- Work task 1:
According to the list of Regent's Park street names, why is Allsop Place called that?
- Work task 2:
Write out the part of the list of Regent's Park street names from "- Allsop Place" to "wife of the Prince Regent (George IV)".

= Street names of Regent's Park =

This is a list of etymologies of street names in the area of Regent's Park in London (i.e. the park, its immediately surrounding terraces, and Regent's Park Estate to the east); the area has no formal boundaries, though it generally thought to be delimited by Prince Albert Road to the north, Park Village East and Hampstead Road/the Euston railway line/Eversholt Street to the east, Euston Road and Marylebone Road to the south and Park Road and Baker Street to the west.

- Albany Street, Albany Terrace and Little Albany Street – after Prince Frederick, Duke of York and Albany, brother of the Prince Regent (George IV)
- Allsop Place – as this area was formerly Allsop's farm, after Thomas Allsop
- Augustus Street – after Prince Ernest Augustus, Duke of Cumberland and Teviotdale (later King of Hanover), brother of the Prince Regent (George IV)
- Avenue Road – simply a descriptive name
- Baker Street – after Edward Baker, friend and business partner of the Portman family
- The Broad Walk – descriptive
- Brock Street
- Brunswick Place – after Caroline of Brunswick, wife of the Prince Regent (George IV)
- Cambridge Gate, Cambridge Gate Mews, Cambridge Terrace and Cambridge Terrace Mews – after Prince Adolphus, Duke of Cambridge, brother of the Prince Regent (George IV)
- Cardington Street – after the Dukes of Bedford, who also owned land at Cardington, Bedfordshire
- Charles Place
- Chester Close North, Chester Close South, Chester Court, Chester Gate, Chester Place, Chester Road and Chester Terrace – after the Prince Regent (George IV), also Earl of Chester
- Clarence Gardens, Clarence Gate and Clarence Terrace – after Prince William Henry, Duke of Clarence and St Andrews (later King William IV), brother of the Prince Regent (George IV)
- Cobourg Street – after Prince Leopold of Saxe-Coburg-Saalfeld (later King of the Belgians), son-in-law of the Prince Regent (George IV) as the husband of Princess Charlotte of Wales
- Compton Close
- Cornwall Terrace and Cornwall Terrace Mews
- Cumberland Market, Cumberland Place, Cumberland Terrace and Cumberland Terrace Mews – after Prince Ernest Augustus, Duke of Cumberland and Teviotdale (later King of Hanover), brother of the Prince Regent (George IV)

- Page-level text extractions:
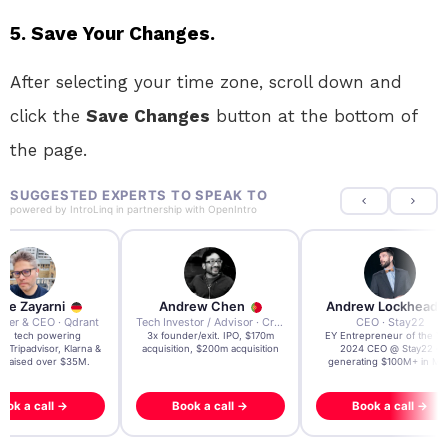
5. Save Your Changes.
After selecting your time zone, scroll down and
click the
Save Changes
button at the bottom of
the page.
SUGGESTED EXPERTS TO SPEAK TO
powered by
IntroLinq
in partnership with
OpenIntro
re Zayarni
Andrew Chen
Andrew Lockhead
der & CEO · Qdrant
Tech Investor / Advisor · Crying Box Labs
CEO · Stay22
t AI tech powering
3x founder/exit. IPO, $170m
EY Entrepreneur of the Ye
, Tripadvisor, Klarna &
acquisition, $200m acquisition
2024 CEO @ Stay22 –
- raised over $35M.
generating $100M+ in MB
ook a call →
Book a call →
Book a call →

- Answer 1:
The area where Allsop Place lies was once Allsop's farm, so the street is named after Thomas Allsop.

- Answer 2:
- Allsop Place – as this area was formerly Allsop's farm, after Thomas Allsop
- Augustus Street – after Prince Ernest Augustus, Duke of Cumberland and Teviotdale (later King of Hanover), brother of the Prince Regent (George IV)
- Avenue Road – simply a descriptive name
- Baker Street – after Edward Baker, friend and business partner of the Portman family
- The Broad Walk – descriptive
- Brock Street
- Brunswick Place – after Caroline of Brunswick, wife of the Prince Regent (George IV)